Of course, all this was no good without a test to verify the work. Test #1: Upload the code that uses the new parser with the existing “Hello, world!” program still in place and it should fail. Tried it out and it did fail to launch, so that’s good. Next, I had to build a new binary in the new format. To do that, I had to write a small utility that would put the metadata on a compiled program. After a little debugging, I was able to get a new version build with the footer in place. I looked at the binary with a hex editor to manually verify the format before attempting to load it. I put the new file on the SD card, loaded it into the Nano, and reset the board. Success on the first try! Cool!!!

So, after all this, I wound up using 48,120 bytes on the flash storage, which means that I have a little over 1 KB left. Given all the stuff I added in this exercise, I’d say it’s a pretty major accomplishment that I managed to end with more space available than what I started with!

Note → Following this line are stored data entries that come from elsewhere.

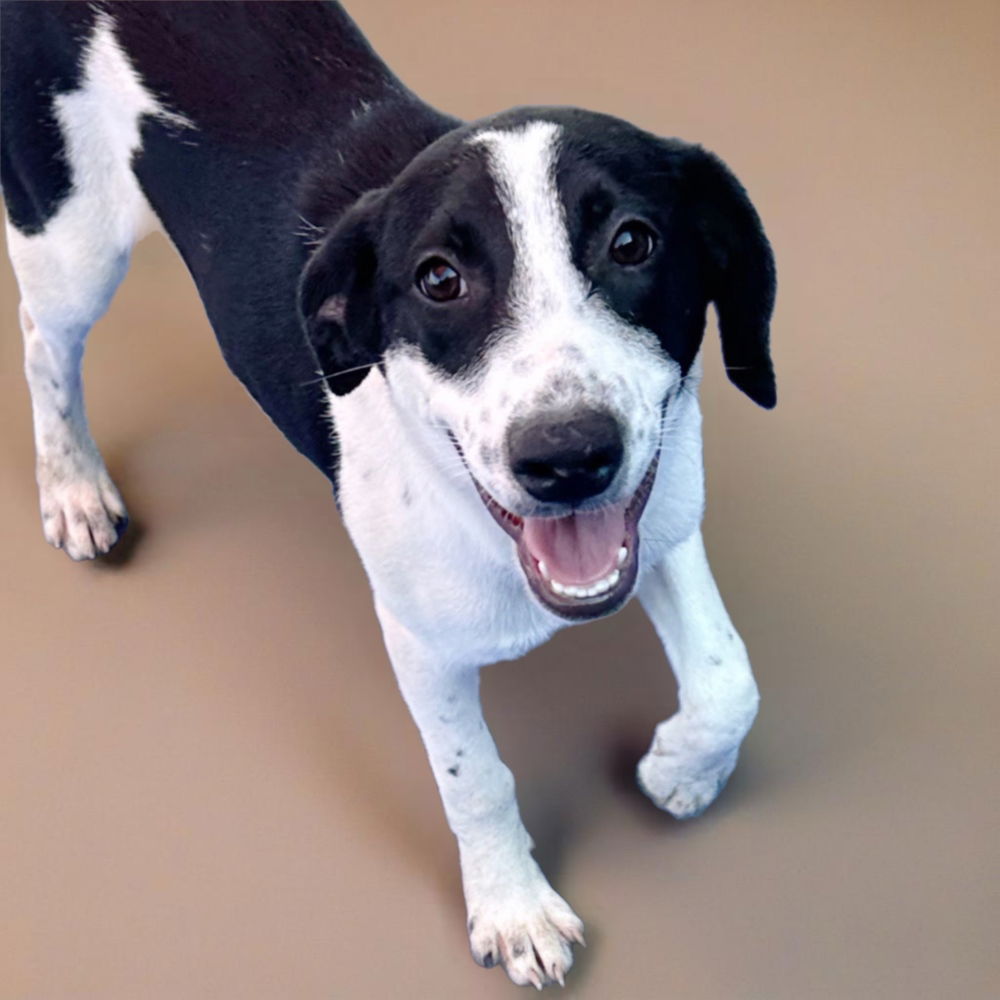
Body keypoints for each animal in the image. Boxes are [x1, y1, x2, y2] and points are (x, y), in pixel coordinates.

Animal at [1, 1, 772, 992]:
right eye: (439, 278)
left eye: (633, 242)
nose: (568, 457)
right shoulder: (421, 641)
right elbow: (476, 778)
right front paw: (513, 906)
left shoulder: (663, 517)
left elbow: (729, 675)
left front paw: (685, 769)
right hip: (71, 237)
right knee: (44, 342)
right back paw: (74, 484)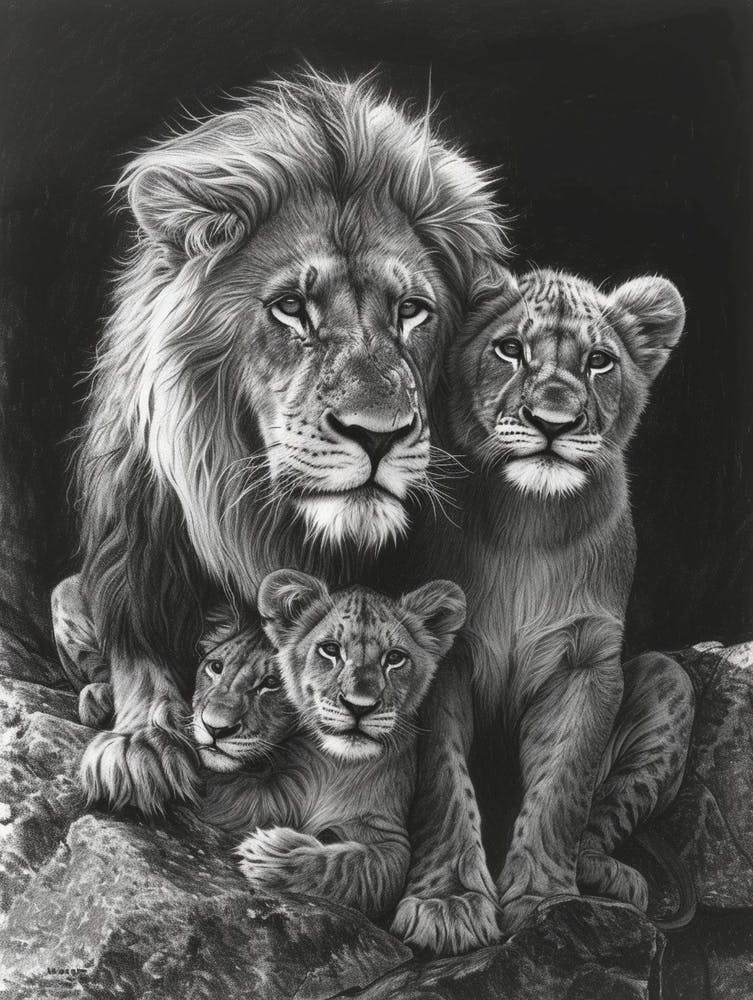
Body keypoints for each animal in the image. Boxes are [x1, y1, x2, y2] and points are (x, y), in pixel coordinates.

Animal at [391, 266, 695, 943]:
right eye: (510, 349)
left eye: (599, 361)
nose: (554, 421)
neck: (528, 523)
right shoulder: (438, 656)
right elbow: (443, 783)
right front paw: (448, 903)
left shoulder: (586, 664)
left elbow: (563, 789)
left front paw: (547, 901)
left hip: (670, 677)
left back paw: (609, 877)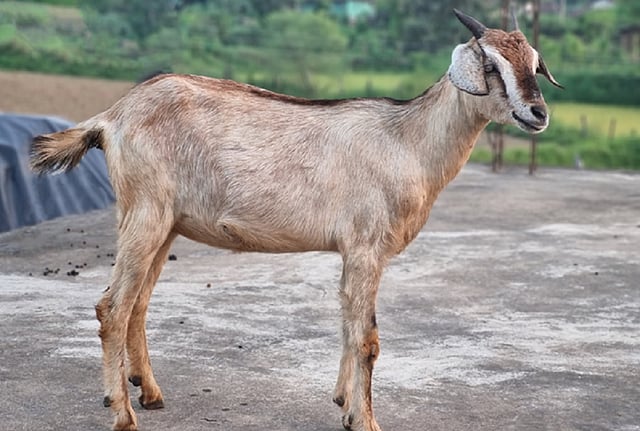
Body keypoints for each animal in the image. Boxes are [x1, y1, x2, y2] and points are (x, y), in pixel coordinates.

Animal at [30, 9, 561, 431]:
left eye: (534, 64)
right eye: (490, 66)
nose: (538, 114)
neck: (407, 141)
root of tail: (111, 117)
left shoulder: (355, 252)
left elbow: (348, 323)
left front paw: (343, 401)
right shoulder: (367, 245)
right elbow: (367, 338)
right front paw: (365, 420)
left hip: (164, 222)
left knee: (137, 303)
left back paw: (150, 393)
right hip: (146, 212)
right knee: (113, 308)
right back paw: (123, 413)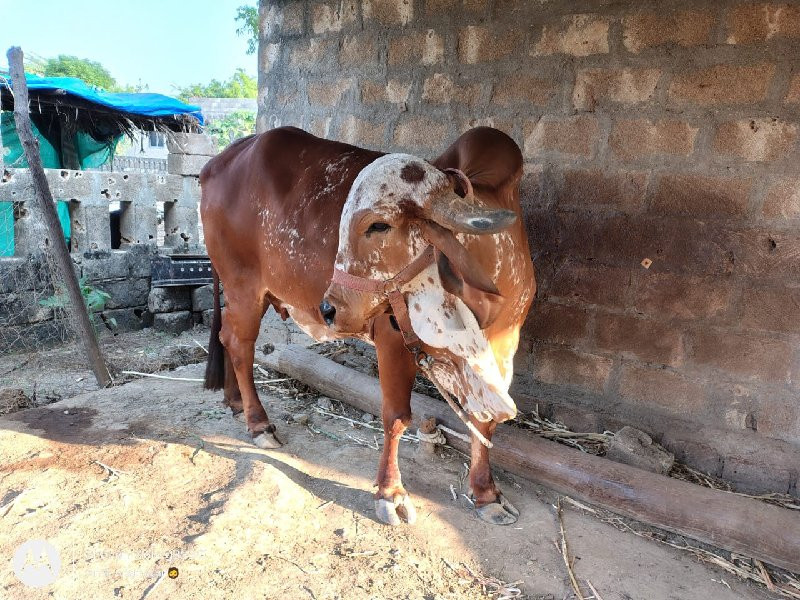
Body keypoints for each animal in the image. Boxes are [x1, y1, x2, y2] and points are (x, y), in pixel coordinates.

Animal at [202, 127, 536, 524]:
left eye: (378, 225)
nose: (328, 308)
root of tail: (220, 160)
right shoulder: (393, 339)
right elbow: (396, 417)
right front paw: (390, 493)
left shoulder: (502, 347)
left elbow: (484, 421)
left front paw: (486, 492)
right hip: (244, 287)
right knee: (240, 344)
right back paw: (258, 422)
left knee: (226, 335)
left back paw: (234, 400)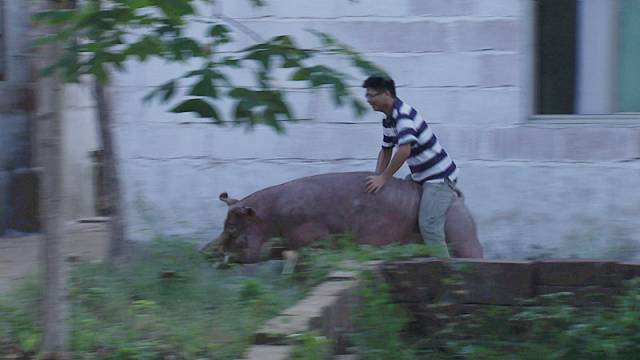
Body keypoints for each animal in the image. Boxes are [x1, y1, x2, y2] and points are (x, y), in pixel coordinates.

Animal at [202, 172, 482, 262]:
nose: (203, 250)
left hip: (460, 232)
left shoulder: (313, 239)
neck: (272, 219)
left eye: (232, 227)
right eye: (225, 224)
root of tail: (457, 198)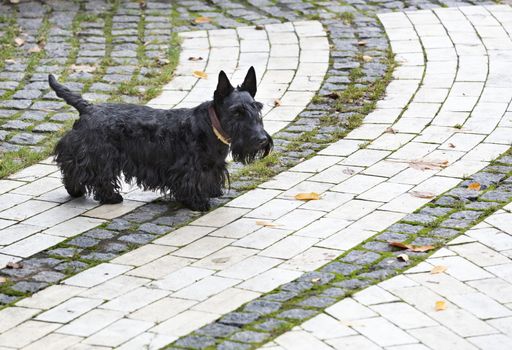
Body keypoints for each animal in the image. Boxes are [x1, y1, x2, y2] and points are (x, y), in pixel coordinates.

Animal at [48, 67, 272, 211]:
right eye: (236, 112)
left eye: (258, 108)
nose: (262, 140)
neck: (211, 127)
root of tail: (88, 108)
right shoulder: (188, 168)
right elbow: (191, 183)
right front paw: (198, 202)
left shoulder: (212, 166)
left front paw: (213, 192)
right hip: (97, 156)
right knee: (86, 172)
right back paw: (106, 196)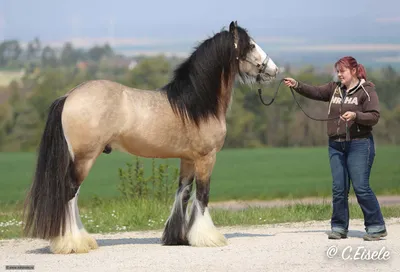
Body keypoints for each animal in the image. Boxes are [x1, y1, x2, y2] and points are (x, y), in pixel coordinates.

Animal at [22, 20, 278, 253]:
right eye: (251, 45)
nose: (274, 70)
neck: (195, 105)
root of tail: (69, 96)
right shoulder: (206, 158)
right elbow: (203, 196)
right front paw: (208, 238)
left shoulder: (188, 159)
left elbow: (183, 194)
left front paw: (178, 237)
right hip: (85, 158)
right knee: (70, 194)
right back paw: (74, 243)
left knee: (74, 196)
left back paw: (82, 240)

Goals 2, 3, and 4 were accomplished. Goal 1 turned out to be impossible with the current kernel processes once the issue with the stack overflow was revealed. My last count was that instantiating a single VM consumed 556 bytes of dynamic memory AND I had to increase the size of each process’s stack from 340 bytes to 404 bytes. There simply isn’t enough RAM in the NANO to run more than 2 VM processes. It might be possible if I consolidated all of the kernel processes down to one, but (a) I’m not willing to do that in the context of this round of effort and (b) even if I did do that, it would be extremely tight and I’m not sure it would be worth it.

The branch is now merged to dev. HOORAY!!! Note that there is currently no shell in this codebase, so it can’t be merged to main, but I can extend from here. There will be several things I need to do both in user space and in the kernel to get to a working shell and I hope I have enough flash space to do what I need to do in the kernel. Otherwise, I’m going to be trying to free up more space in order to get the basics of user processes running. I guess we’ll see. To be continued…

Table of Contents

* For anyone who’s interested, the issue with the virtual memory system was that, being file backed, it’s aligned to 512-byte segments. This includes data copies. So, when I copy the program binary from the raw file into the virtual memory area, the start addresses of both the source and destination have to be aligned to 512 bytes. I suppose I could have come up with a format that had a header that was 512-byte aligned, but why bother? That’s a lot more complexity for no gain.